Feuille d’informations – du 17 au 23 mars 2024
Livret de carême avec Saint François de Salles
Accompagner le Fils de l’Homme jusqu’à son dernier souffle
Un fils ayant accompagné son père durant sa fin de vie à l’institut Jeanne Garnier (institut pour les soins palliatifs) témoignait de ce qu’il avait vécu durant ce cheminement. De conciliant à l’idée de l’euthanasie ou du suicide assisté, il est devenu un promoteur des soins palliatifs. A travers ses paroles, et maintenant avec l’expérience de mon service à l’hôpital, je comprends clairement qu’il ne s’agit pas d’accompagner la personne jusqu’à sa mort, mais bien davantage d’accompagner la vie jusqu’au bout. L’amour, la fraternité ne peuvent être que des œuvres de vie, jamais des actes de mort.
Dans l’évangile de ce dimanche Jésus annonce que « L’heure est venue où le Fils de l’homme doit être glorifié ». Il donne une image pour nous faire comprendre de quoi il s’agit. « Si le grain de blé tombé en terre ne meurt pas, dit-il, il reste seul ; mais s’il meurt, il porte beaucoup de fruit ». Jésus parle de sa passion qui approche, de sa mort et de sa résurrection. Il est ce grain de blé qui doit mourir afin d’apporter le salut et la vie éternelle à tout homme qui croit en lui, tant juif que païen.
C’est le grand désir de Dieu que de venir nous sauver du péché et de la mort. Lui seul peut le faire. Jésus nous fait entrer dans l’espérance de l’évènement pascal. Il ne cherche pas à fuir sa mort, à sauver sa vie, à la garder à tout prix. Il refuse aussi qu’on la lui prenne. Au contraire Jésus la livre par lui-même : « ma vie nulle ne la prend, c’est moi qui la donne ». Et il invite les disciples à entrer dans cette dynamique de vie et de fécondité à rebours d’une culture de la domination et de la toute-puissance.

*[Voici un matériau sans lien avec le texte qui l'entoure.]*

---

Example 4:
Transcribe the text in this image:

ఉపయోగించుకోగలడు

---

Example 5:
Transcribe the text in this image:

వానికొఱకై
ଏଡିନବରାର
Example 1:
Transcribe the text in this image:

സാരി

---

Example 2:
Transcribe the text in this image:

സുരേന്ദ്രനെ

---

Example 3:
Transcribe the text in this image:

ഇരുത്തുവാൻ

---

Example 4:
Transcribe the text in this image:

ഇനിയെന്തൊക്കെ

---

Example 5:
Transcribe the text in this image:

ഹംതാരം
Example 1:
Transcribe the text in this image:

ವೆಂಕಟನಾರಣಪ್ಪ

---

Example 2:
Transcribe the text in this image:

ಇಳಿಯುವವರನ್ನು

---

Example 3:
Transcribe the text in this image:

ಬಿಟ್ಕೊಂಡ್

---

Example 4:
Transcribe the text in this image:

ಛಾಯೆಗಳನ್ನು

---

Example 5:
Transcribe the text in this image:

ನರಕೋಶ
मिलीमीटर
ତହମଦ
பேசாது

Durant son chemin de croix, qui commence par l’arrestation, Jésus est d’abord immobilisé, impuissant face aux évènements et aux puissances de morts qui se sont liguées contre l’Innocent. Et durant cette via dolorosa il va être trahi, renié et crucifié : tout entre dans le malheur, la douleur et la brutalité. Peut-être voudrions-nous occulter ce passage et arriver directement à la gloire de la Résurrection, mais nous le savons, il n’y a pas de dimanche sans vendredi.

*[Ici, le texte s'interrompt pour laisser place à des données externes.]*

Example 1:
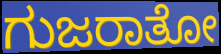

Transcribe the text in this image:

ಗುಜರಾತೋ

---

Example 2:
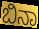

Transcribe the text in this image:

ಬಿನಾ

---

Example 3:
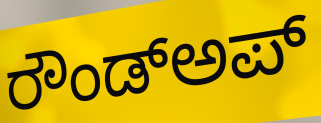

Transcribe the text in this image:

ರೌಂಡ್ಅಪ್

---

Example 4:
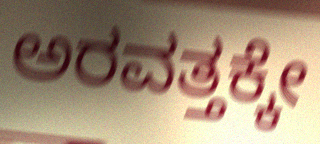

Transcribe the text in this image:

ಅರವತ್ತಕ್ಕೇ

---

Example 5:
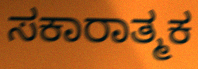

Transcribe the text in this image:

ಸಕಾರಾತ್ಮಕ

La tradition nous donne d’accompagner Jésus sur ce chemin. Elle est une pratique de piété qui s’est répandue à partir du XIVème siècle, que nous revivons souvent durant les vendredis de Carême et d’une manière plus générale le vendredi Saint au cœur du triduum pascal. Ainsi nous y rencontrons d’autres personnages de l’Evangile comme les femmes de Jérusalem qui accompagnent Jésus de leurs pleurs, Simon de Cyrène qui l’aidera par sa présence et par ses bras, les larrons compagnons de détresse, Jean et Marie dont l’amour se rejoint au pied du crucifié.

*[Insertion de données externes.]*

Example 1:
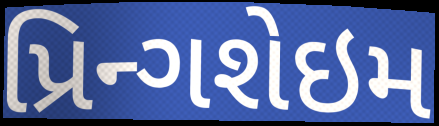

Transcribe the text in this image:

પ્રિન્ગશેઇમ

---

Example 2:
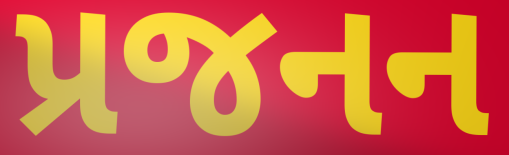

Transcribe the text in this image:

Le chemin de Croix est une école pour accompagner ceux qui sont dans le malheur et les soutenir. Sur ce chemin tout le monde semble impuissant face à la douleur et à l’injustice, mais il est réellement un chemin d’humanisation, un refus de la tentation de la toute-puissance ou de l’indifférence. C’est une école de tendresse où l’on accepte de pleurer avec l’autre, où l’on se rend présent pour soutenir de nos bras celui qui souffre, où l’on se retrouve auprès de celui qui va peut-être remettre son dernier souffle. Ainsi, l’accompagnement du souffrant peut devenir un sommet de la fraternité. Au dire des témoignages il est peut-être le lieu de la réconciliation avec le malade, lieu de communion profonde pour les personnes qui l’entourent, lieu où la pauvreté de la maladie nous introduit dans une relation nouvelle, à la fois souffrante et éclairée par l’amour.
C’est cet amour qui nous permet d’entrer dans l’espérance, car « espérer avec Jésus, c’est apprendre à voir dès maintenant la plante dans la graine, Pâques dans la croix, la vie dans la mort » (Pape François).